Random predictions for SVM
Target: 6 / Prediction: [6]
Target: 6 / Prediction: [14]
Target: 13 / Prediction: [13]
Target: 3 / Prediction: [3]
Target: 21 / Prediction: [21]

Random predictions for RFC
Target: 13 / Prediction: [13]
Target: 25 / Prediction: [4]
Target: 24 / Prediction: [24]
Target: 21 / Prediction: [21]
Target: 0 / Prediction: [0]


## Character Detection

Several are the improvements that are possible when trying to address an object detection task. In our case, two different images were provided. In the first image, even without specific modifications, it is possible to detect the characters. On the other hand in the second one, we notice that a few characters are rotated. Unless our detector is implemented in such a way that considers also other rotations, it is not able to detect such angles. Other possible improvements might be related to the scale of the objects we want to detect. For instance, in our detector we set a window size of $20 \times 20$ pixels.
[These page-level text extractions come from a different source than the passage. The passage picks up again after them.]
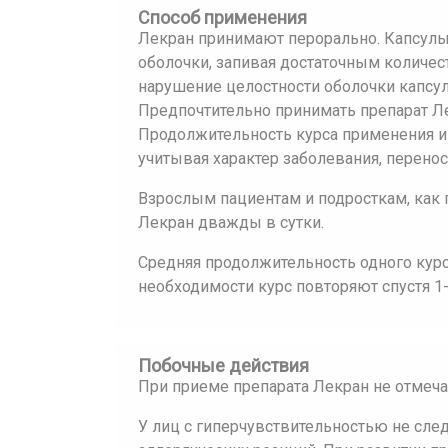
Способ применения
Лекран принимают перорально. Капсулы 
оболочки, запивая достаточным количес
нарушение целостности оболочки капсу
Предпочтительно принимать препарат Ле
Продолжительность курса применения и 
учитывая характер заболевания, перено
Взрослым пациентам и подросткам, как 
Лекран дважды в сутки.
Средняя продолжительность одного курс
необходимости курс повторяют спустя 1-
Побочные действия
При приеме препарата Лекран не отмеч
У лиц с гиперчувствительностью не сл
If we are trying to detect something on a different scale, it will be a problem and our detector will not be as effective as it is on the aforementioned scale.

In [12]:
#!pip install opencv-python
import cv2
import matplotlib.pyplot as plt

image_1 = cv2.imread('./detection-images/detection-1.jpg')
image_2 = cv2.imread('./detection-images/detection-2.jpg')

#cv2.imshow('image', image_1)
tmp = image_1
stepSize = 1
(width, height) = (20, 20)
for x in range(0, image_1.shape[1] - width , stepSize):
    for y in range(0, image_1.shape[0] - height, stepSize):
        window = image_1[x:x + width, y:y + height, :]
        
# now we use the classifier previously defined (SVM)
# and detect letters if there are any

    # draw rectangle on image
    cv2.rectangle(tmp, (x, y), (x + width, y + height), (255, 0, 0), 2)
    plt.imshow(np.array(tmp).astype('uint8'))
    
# show the recognized letters
plt.show()

<Figure size 640x480 with 1 Axes>